Railway line in Chiba prefecture, Japan

The Tōgane Line (東金線, Tōgane-sen) is a railway line in Chiba Prefecture, Japan, owned and operated by East Japan Railway Company (JR East). It connects Ōami Station in the city of Ōamishirasato and Narutō Station in the city of Sanmu.

==Services==
Some trains run from to (In Japanese is 成東(Kanji),なるとう(Hiragana)), and some run through to/from Chiba Station via the Sotobō Line. Every morning, a Local train runs from Narutō to Tokyo Station via the Sotobō and Keiyō lines. Every evening, a Local train runs from Tokyo to Narutō via the same route as the one in the morning.
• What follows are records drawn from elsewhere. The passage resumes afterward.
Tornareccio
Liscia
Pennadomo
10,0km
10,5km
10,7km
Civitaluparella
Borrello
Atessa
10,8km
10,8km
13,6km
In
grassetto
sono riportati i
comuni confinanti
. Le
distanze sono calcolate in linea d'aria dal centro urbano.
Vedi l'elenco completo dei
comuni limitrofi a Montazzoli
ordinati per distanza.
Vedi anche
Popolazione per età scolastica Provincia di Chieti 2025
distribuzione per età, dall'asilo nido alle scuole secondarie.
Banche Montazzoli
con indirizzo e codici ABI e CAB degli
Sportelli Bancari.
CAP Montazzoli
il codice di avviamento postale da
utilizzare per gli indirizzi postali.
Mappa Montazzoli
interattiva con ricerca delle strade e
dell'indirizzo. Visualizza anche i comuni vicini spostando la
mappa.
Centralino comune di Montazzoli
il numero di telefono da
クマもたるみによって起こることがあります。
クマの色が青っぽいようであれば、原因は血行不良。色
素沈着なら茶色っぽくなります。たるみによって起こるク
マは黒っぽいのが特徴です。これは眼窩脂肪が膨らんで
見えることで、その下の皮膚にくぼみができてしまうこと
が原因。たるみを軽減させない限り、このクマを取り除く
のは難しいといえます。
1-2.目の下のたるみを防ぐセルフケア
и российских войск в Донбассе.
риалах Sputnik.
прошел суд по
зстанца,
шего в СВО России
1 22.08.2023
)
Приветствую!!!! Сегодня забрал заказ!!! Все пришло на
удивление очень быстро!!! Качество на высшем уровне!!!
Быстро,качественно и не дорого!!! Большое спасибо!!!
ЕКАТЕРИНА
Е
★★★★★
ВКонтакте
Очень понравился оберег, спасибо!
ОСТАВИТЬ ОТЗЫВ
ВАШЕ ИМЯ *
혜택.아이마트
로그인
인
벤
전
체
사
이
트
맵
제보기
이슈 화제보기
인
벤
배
As of 16 March 2024, all Commuter Rapid and Rapid services operating through to/from the Keiyō Line were replaced by Local trains.

==Station list==
- All stations are located in Chiba Prefecture.
- Trains can pass each other at stations marked "◇", "∨", "∧"; they cannot pass each other at stations marked "｜".

| Station | Japanese | Distance (km) |  | Transfers | Track | Location |
| Between stations | Total |
| Ōami | 大網 | - | 0.0 | Sotobō Line (some trains through to Soga and Tokyo) | v | Ōamishirasato |
| Fukudawara | 福俵 | 3.8 | 3.8 |  | ｜ | Tōgane |
| Tōgane | 東金 | 2.0 | 5.8 |  | ◇ |
| Gumyō | 求名 | 3.8 | 9.6 |  | ◇ |
| Narutō | 成東 | 4.2 | 13.8 | Sōbu Main Line | ^ | Sanmu |

==Rolling stock==
- 209-2000/2100 series EMUs
- E233-5000 series 4-car EMUs (Keiyō Line through services)

===Past===
- 113 series EMUs
- 211 series EMUs

==History==
The Boso Railway Co. opened the Oami - Togane section in 1900, and was nationalised in 1907.

JGR opened the Togane - Naruto section in 1911.

The line was electrified (at 1,500 V DC overhead) from 1 October 1973, CTC signalling was commissioned the following year, and freight services ceased in 1999.

===Former connecting lines===
- Togane station - The Kujukuri Railway Co. operated a 9 km gauge line to Kazusa Katakai between 1926 and 1961.